Acknowledging that interest in NFTs and digital platforms are at a high because it opens a financial alternative to many at this time, Abed said for the momentum to build, a thousand hands are needed.

He said while communities encourage discussion and boost confidence, the public sector has to continue supporting start-ups and entrepreneurs, the private sector should be encouraging spin-offs operated by entrepreneurs and those with deep pockets should step forward to provide financing.

Into the Metaverse

Abed knows what is possible with the right support and leadership. Having walked away from the daily operations of his company to represent Barbados, and CARICOM by extension, in the Middle East, he has the support of the Mia Mottley-led Government in his efforts.

The Barbadian Ministry of Foreign Affairs and Foreign Trade signed an agreement with Decentraland, among the largest and most popular crypto-powered digital worlds, for the establishment of a digital embassy.

“The Metaverse embassy is embarking on what I believe to be one of the more disruptive sides of technology. I believe the Metaverse is scheduled to become the next place where social interaction happens and because of that I am realising that this is an opportunity for Barbados to get ahead and what that means is that we need to start pioneering new types of ideas on this,” he said.

A rendering of the Barbados embassy in the Metaverse. All Rights Reserved. eGovern.com.

“In my position as an ambassador and we are setting up an embassy for the first time in the Middle East, I am seeing the requirements around establishing such a venture and under that, you start to see some of the items that are not necessarily conducive to be repeated again and again, for example, it wouldn’t make much sense for Barbados to do this again in Poland or Lichtenstein or Lithuania, it’s not feasible and therefore we have to look at how the technology could be an advantage to us.”

“We could use this decentralised Metaverse to plant our flag on a piece of virtual land that we own and control and because we own and control that we could dictate what happens on it. We could invite another nation to do the same thing for themselves…in essence, we have done what is required of a diplomatic treaty but virtually and then we could say how we can do this with 129 nations,” he said, stressing that the virtual embassy does not replace a physical one.

Credit: niphon vis iStock

He said a virtual embassy can allow them to have a level of engagement with a nation they didn’t have any interaction with before via a richer experience that the virtual reality world offers.
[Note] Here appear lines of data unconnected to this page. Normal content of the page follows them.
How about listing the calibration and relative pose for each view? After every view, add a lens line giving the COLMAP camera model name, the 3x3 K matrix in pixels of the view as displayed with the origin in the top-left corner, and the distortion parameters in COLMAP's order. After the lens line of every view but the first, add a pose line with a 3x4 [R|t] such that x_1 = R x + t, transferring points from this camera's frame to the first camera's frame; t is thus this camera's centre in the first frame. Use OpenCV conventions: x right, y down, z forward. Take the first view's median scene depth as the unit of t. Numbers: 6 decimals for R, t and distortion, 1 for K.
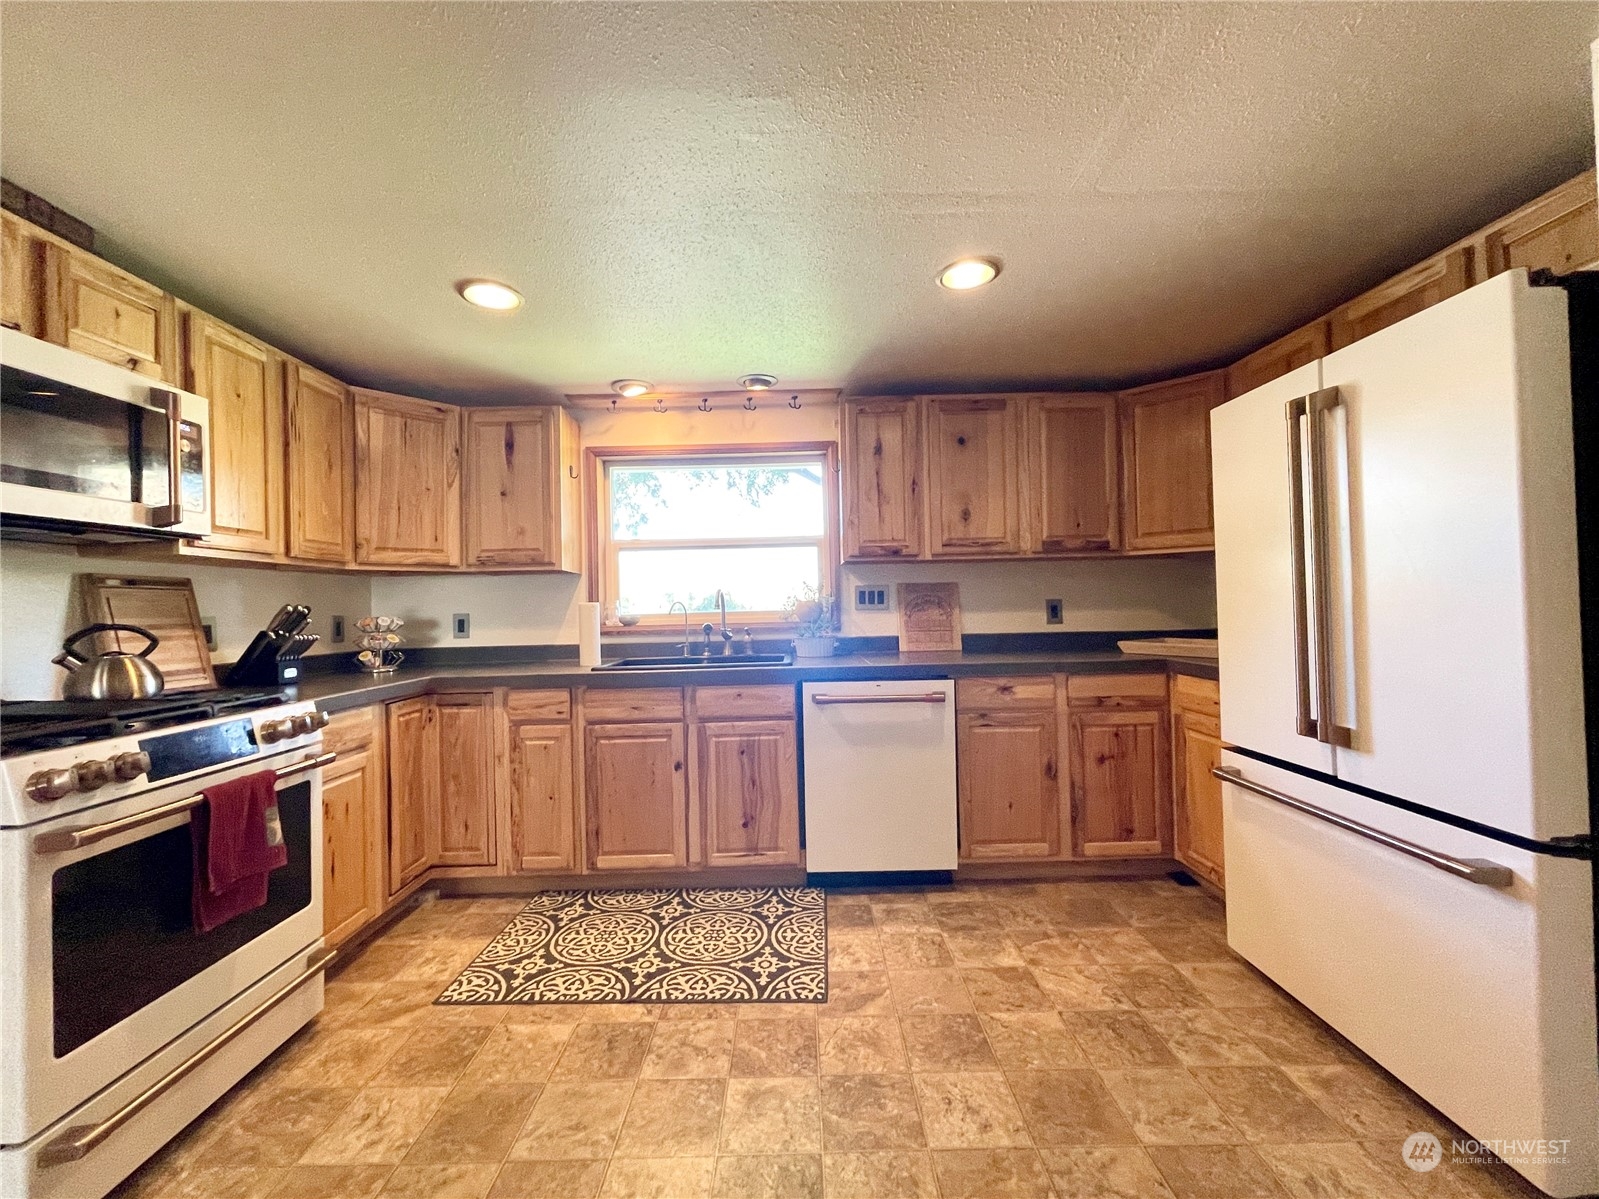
lens RADIAL K [[649.6, 0, 795.6], [0, 649.6, 605.1], [0, 0, 1]] dist [0.000042, 0.000752]
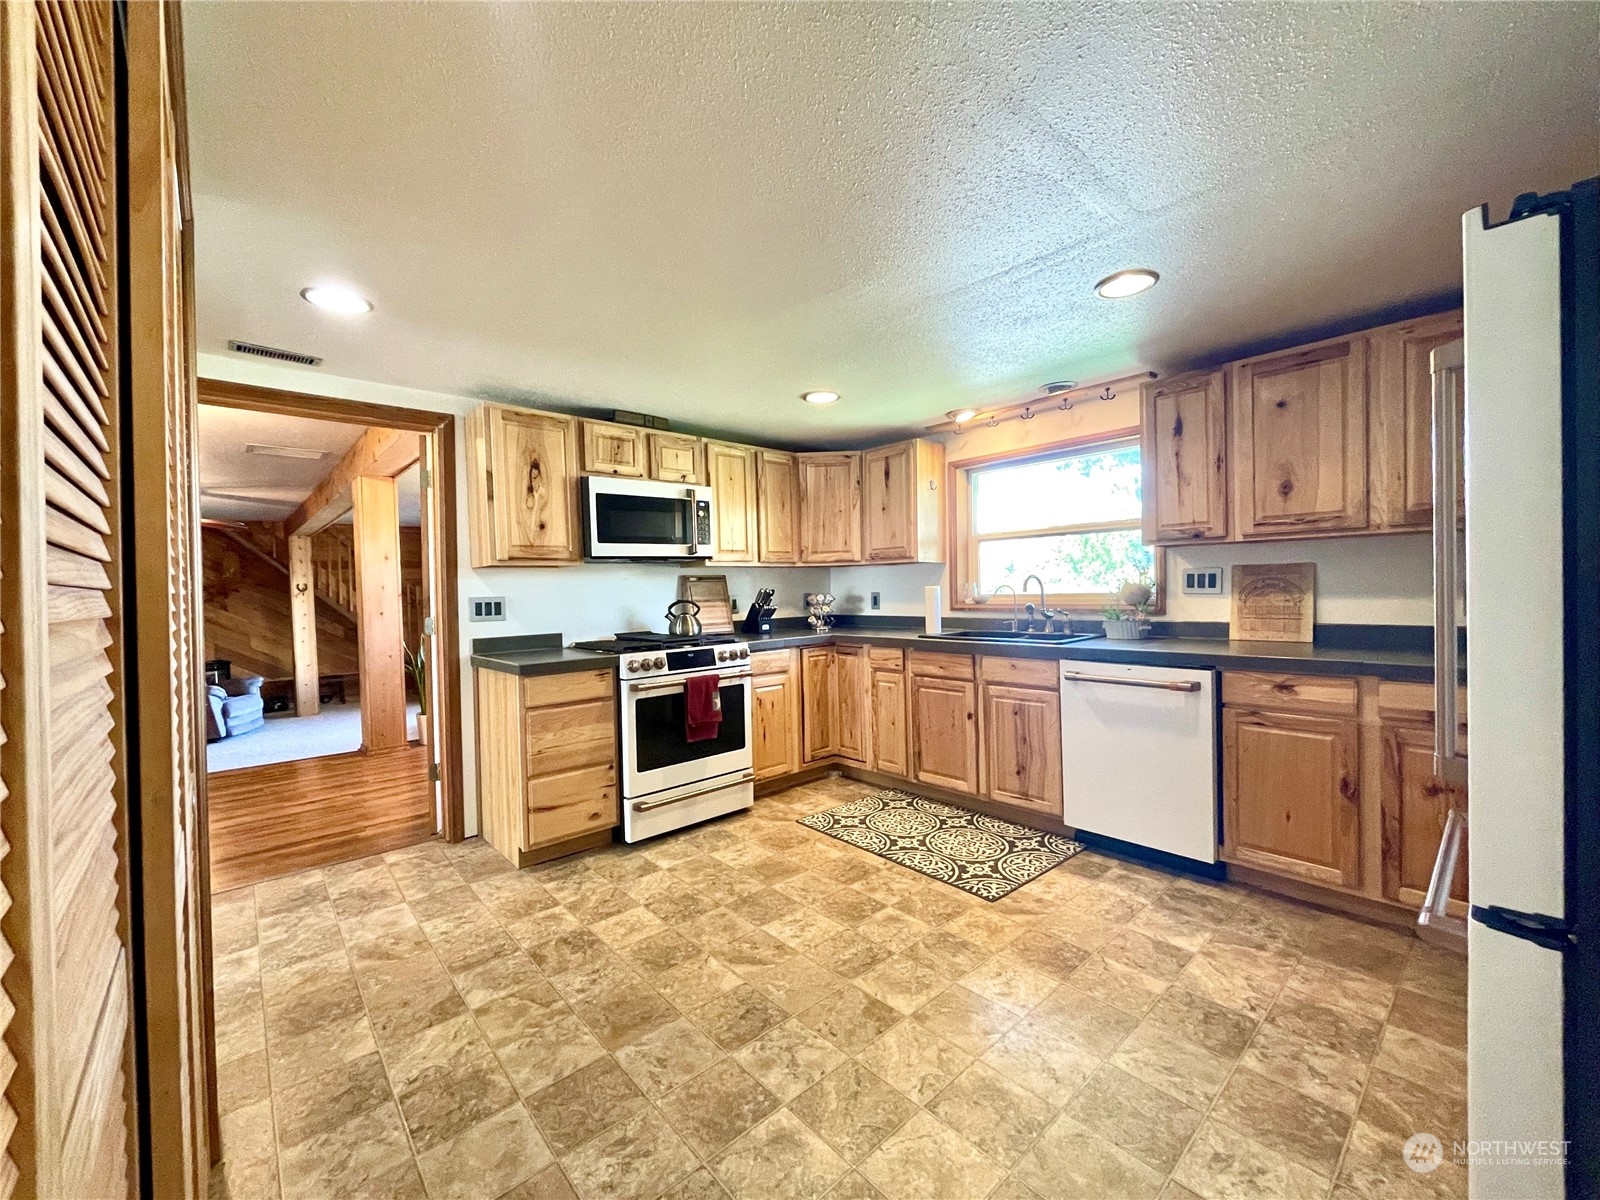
lens RADIAL K [[650.0, 0, 804.5], [0, 650.0, 611.7], [0, 0, 1]] dist [0.000042, 0.000752]
pose [[0.667175, 0.034866, -0.744084, 0.547558], [0.011355, 0.998312, 0.056960, -0.033828], [0.744814, -0.046451, 0.665653, -0.086272]]
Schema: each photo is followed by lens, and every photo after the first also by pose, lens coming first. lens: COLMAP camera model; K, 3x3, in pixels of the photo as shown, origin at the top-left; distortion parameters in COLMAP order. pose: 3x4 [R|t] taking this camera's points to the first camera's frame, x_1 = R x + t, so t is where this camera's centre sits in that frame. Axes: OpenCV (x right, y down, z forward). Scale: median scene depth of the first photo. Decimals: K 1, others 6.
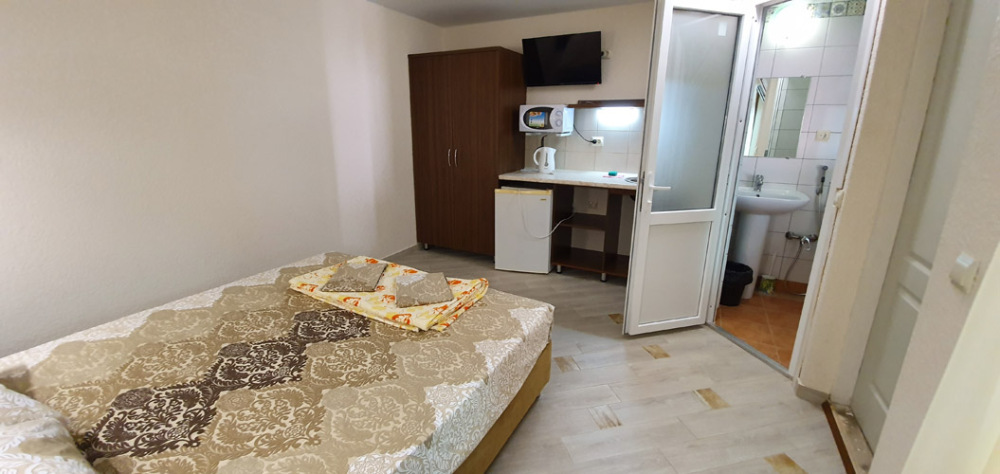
lens RADIAL K [[395.6, 0, 496.4], [0, 395.6, 235.7], [0, 0, 1]] dist [-0.006288, -0.005257]
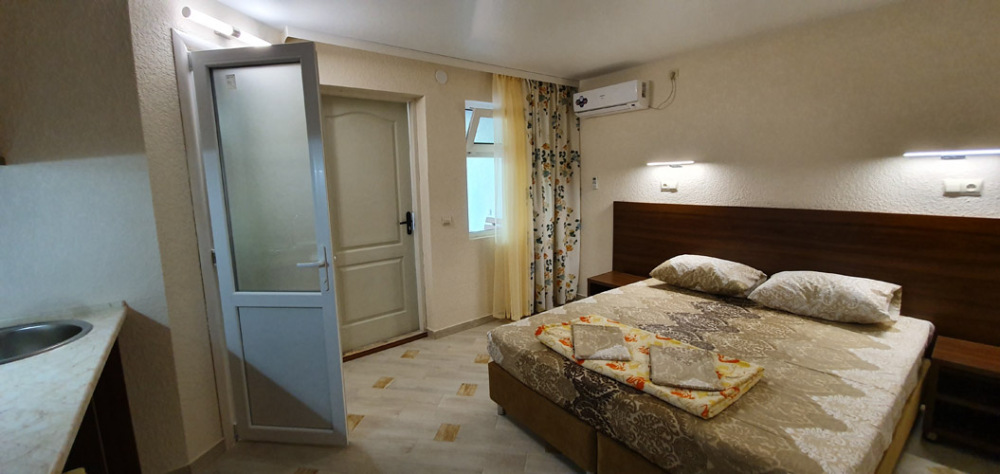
lens RADIAL K [[395.6, 0, 491.8], [0, 395.6, 230.9], [0, 0, 1]] dist [-0.006288, -0.005257]
pose [[-0.909980, -0.040007, 0.412718, -0.322719], [0.133888, 0.913671, 0.383770, -0.519497], [-0.392442, 0.404481, -0.826065, 1.720846]]
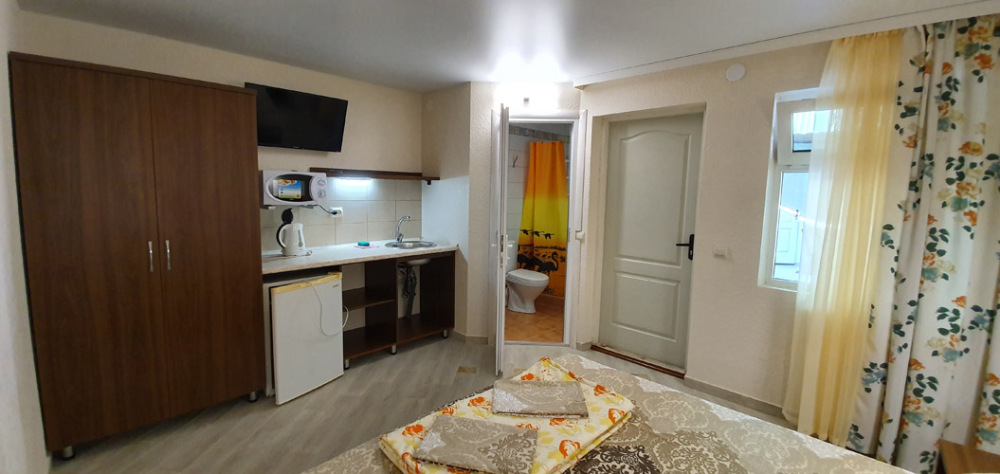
lens RADIAL K [[395.6, 0, 493.6], [0, 395.6, 229.5], [0, 0, 1]] dist [-0.006288, -0.005257]
pose [[0.286425, -0.099023, 0.952972, -0.921111], [0.242530, 0.969744, 0.027871, -0.244937], [-0.926898, 0.223141, 0.301775, 0.711658]]
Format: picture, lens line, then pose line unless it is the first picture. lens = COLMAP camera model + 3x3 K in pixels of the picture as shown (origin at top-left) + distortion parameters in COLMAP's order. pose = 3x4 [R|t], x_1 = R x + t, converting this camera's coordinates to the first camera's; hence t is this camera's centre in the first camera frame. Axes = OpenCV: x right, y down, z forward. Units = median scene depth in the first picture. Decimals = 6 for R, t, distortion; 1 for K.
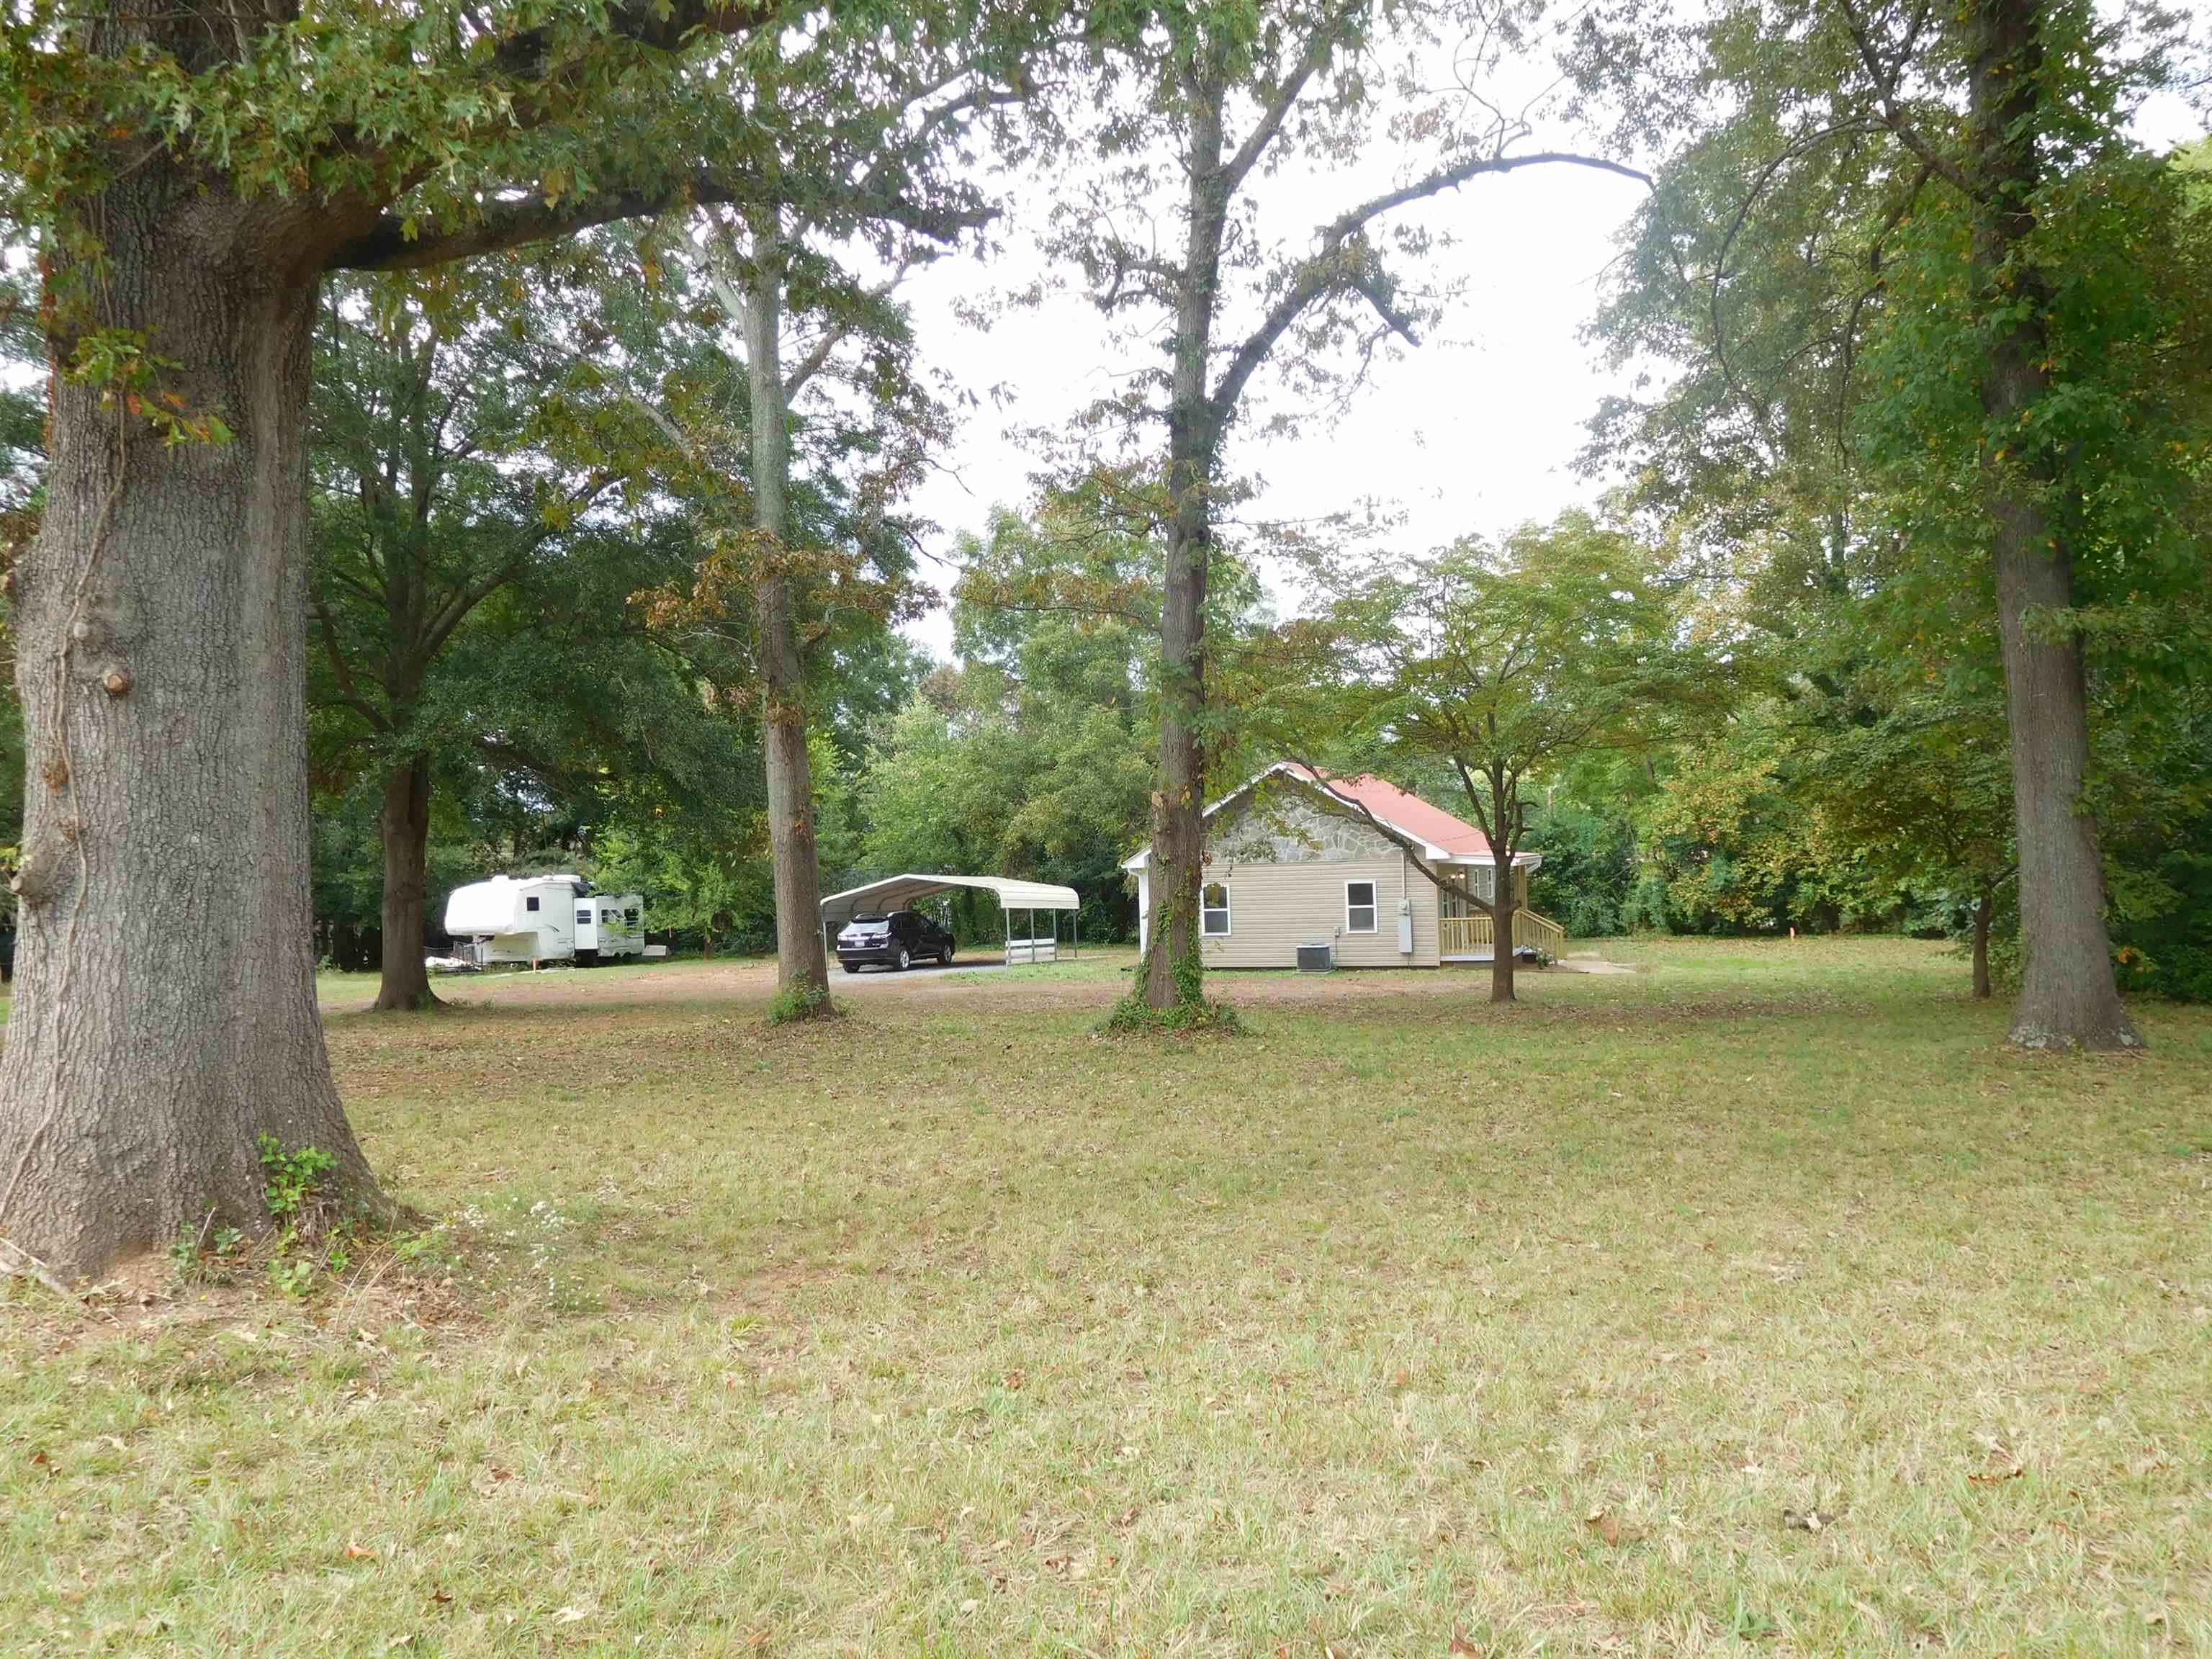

Comparing the modern Metaverse to virtual reality platforms such as Second Life, he said it is decentralised which means that no one country, company or person is in control.

“A lot of people look at it and say this is a gimmick, this is a ploy. No, my friends, this is a way for us to prepare for the future, this is a way for us to expand our diplomatic footprint, this is a way for us to pioneer where things have to go, to educate and prepare our people for what the next subjects are going to be, to start looking at the opportunities,” he said, appealing to other Caribbean countries to join Barbados.